(Text data extracted from pages)
+===+

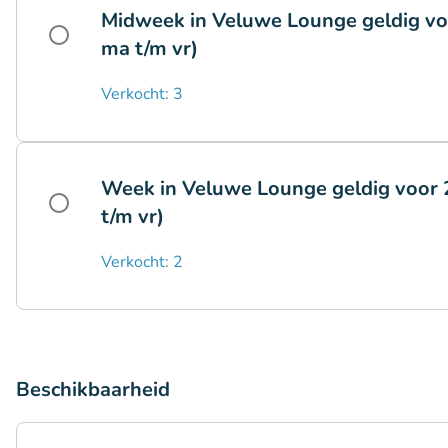
Midweek in Veluwe Lounge geldig vo
ma t/m vr)
Verkocht: 3
Week in Veluwe Lounge geldig voor 2
t/m vr)
Verkocht: 2
Beschikbaarheid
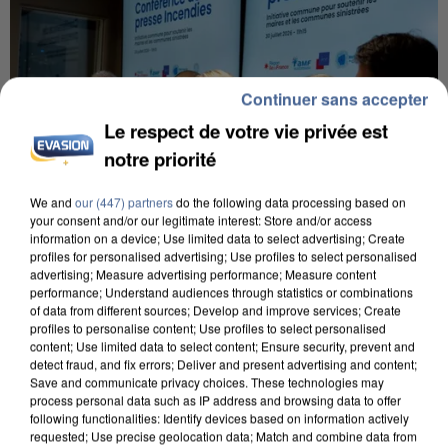
Continuer sans accepter
Le respect de votre vie privée est
notre priorité
We and
our (447) partners
do the following data processing based on
your consent and/or our legitimate interest: Store and/or access
information on a device; Use limited data to select advertising; Create
profiles for personalised advertising; Use profiles to select personalised
advertising; Measure advertising performance; Measure content
INCENDIES : L’ÎLE-DE-FRANCE LANCE UN ÉLAN
performance; Understand audiences through statistics or combinations
of data from different sources; Develop and improve services; Create
DE SOLIDARITÉ AVEC LES...
profiles to personalise content; Use profiles to select personalised
content; Use limited data to select content; Ensure security, prevent and
detect fraud, and fix errors; Deliver and present advertising and content;
Save and communicate privacy choices. These technologies may
process personal data such as IP address and browsing data to offer
following functionalities: Identify devices based on information actively
requested; Use precise geolocation data; Match and combine data from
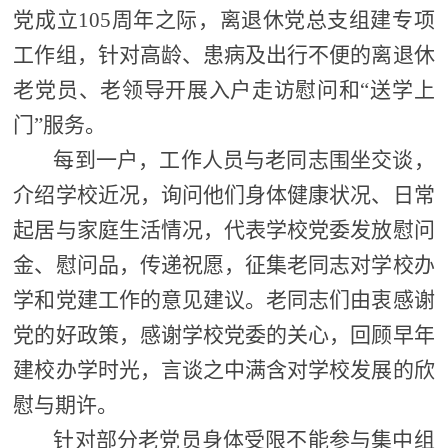
党成立105周年之际，离退休党总支组建专项
工作组，针对高龄、患病及出行不便的
离退休
老党员、老领导开展入户走访慰问和“送学上
门”服务。
每到一户，工作人员与老同志围坐交谈，
介绍学校近况，询问他们身体健康状况、日常
起居与家庭生活情况，代表学校党委发放慰问
金、慰问品，传递祝愿，征集老同志对学校办
学和党建工作的意见建议。老同志们由衷感谢
党的好政策，感谢学校党委的关心，回顾早年
建校办学时光，言谈之中满含对学校发展的欣
慰与期许。
针对部分老党员身体受限不能参与集中组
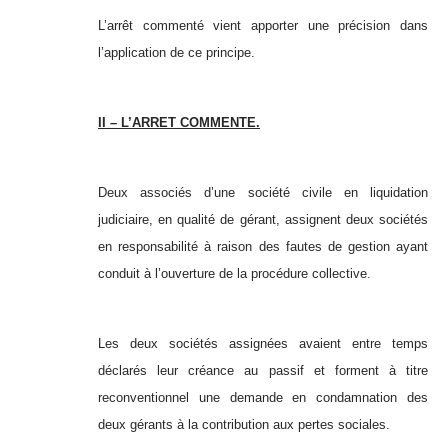
L’arrêt commenté vient apporter une précision dans
l’application de ce principe.
II – L’ARRET COMMENTE.
Deux associés d’une société civile en liquidation
judiciaire, en qualité de gérant, assignent deux sociétés
en responsabilité à raison des fautes de gestion ayant
conduit à l’ouverture de la procédure collective.
Les deux sociétés assignées avaient entre temps
déclarés leur créance au passif et forment à titre
reconventionnel une demande en condamnation des
deux gérants à la contribution aux pertes sociales.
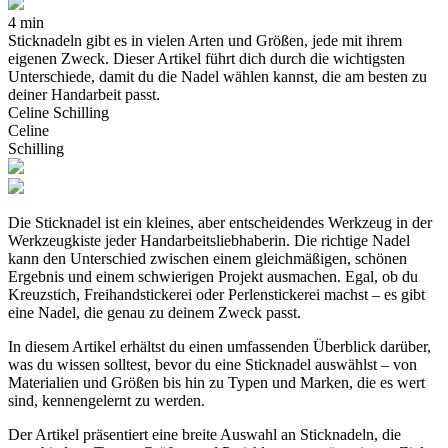
4 min
Sticknadeln gibt es in vielen Arten und Größen, jede mit ihrem
eigenen Zweck. Dieser Artikel führt dich durch die wichtigsten
Unterschiede, damit du die Nadel wählen kannst, die am besten zu
deiner Handarbeit passt.
Celine Schilling
Celine
Schilling
Die Sticknadel ist ein kleines, aber entscheidendes Werkzeug in der
Werkzeugkiste jeder Handarbeitsliebhaberin. Die richtige Nadel
kann den Unterschied zwischen einem gleichmäßigen, schönen
Ergebnis und einem schwierigen Projekt ausmachen. Egal, ob du
Kreuzstich, Freihandstickerei oder Perlenstickerei machst – es gibt
eine Nadel, die genau zu deinem Zweck passt.
In diesem Artikel erhältst du einen umfassenden Überblick darüber,
was du wissen solltest, bevor du eine Sticknadel auswählst – von
Materialien und Größen bis hin zu Typen und Marken, die es wert
sind, kennengelernt zu werden.
Der Artikel präsentiert eine breite Auswahl an Sticknadeln, die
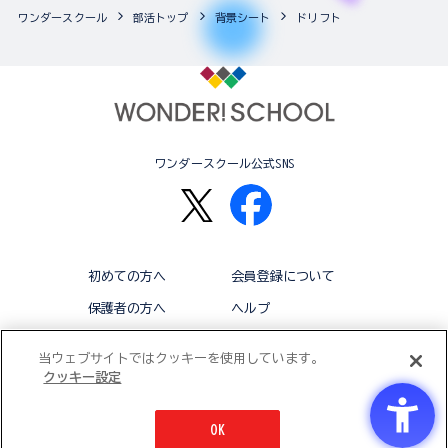
ワンダースクール
部活トップ
背景シート
ドリフト
ワンダースクール公式SNS
初めての方へ
会員登録について
保護者の方へ
ヘルプ
退会
利用規約
当ウェブサイトではクッキーを使用しています。
クッキー設定
アクセシビリティ対応方針
クッキー設定
OK
© BANDAI CO.,LTD 2015 ALL RIGHTS RESERVED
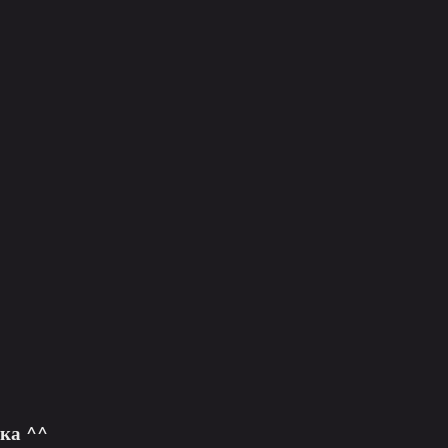
ка ^^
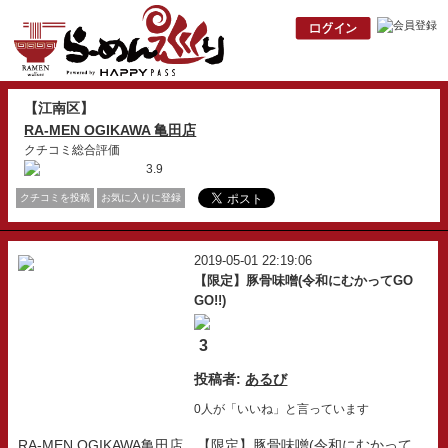
【江南区】
RA-MEN OGIKAWA 亀田店
クチコミ総合評価
3.9
クチコミを投稿
お気に入りに登録
2019-05-01 22:19:06
【限定】豚骨味噌(令和にむかってGO
GO!!)
3
投稿者:
あるび
0人が「いいね」と言っています
RA-MEN OGIKAWA亀田店、【限定】豚骨味噌(令和にむかって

+===+

[EXERCISE AIM]
Count the lines in the records above that contain the string "following", treating uppercase and lowercase as different, and give only the number.

[TASK OUTPUT]
2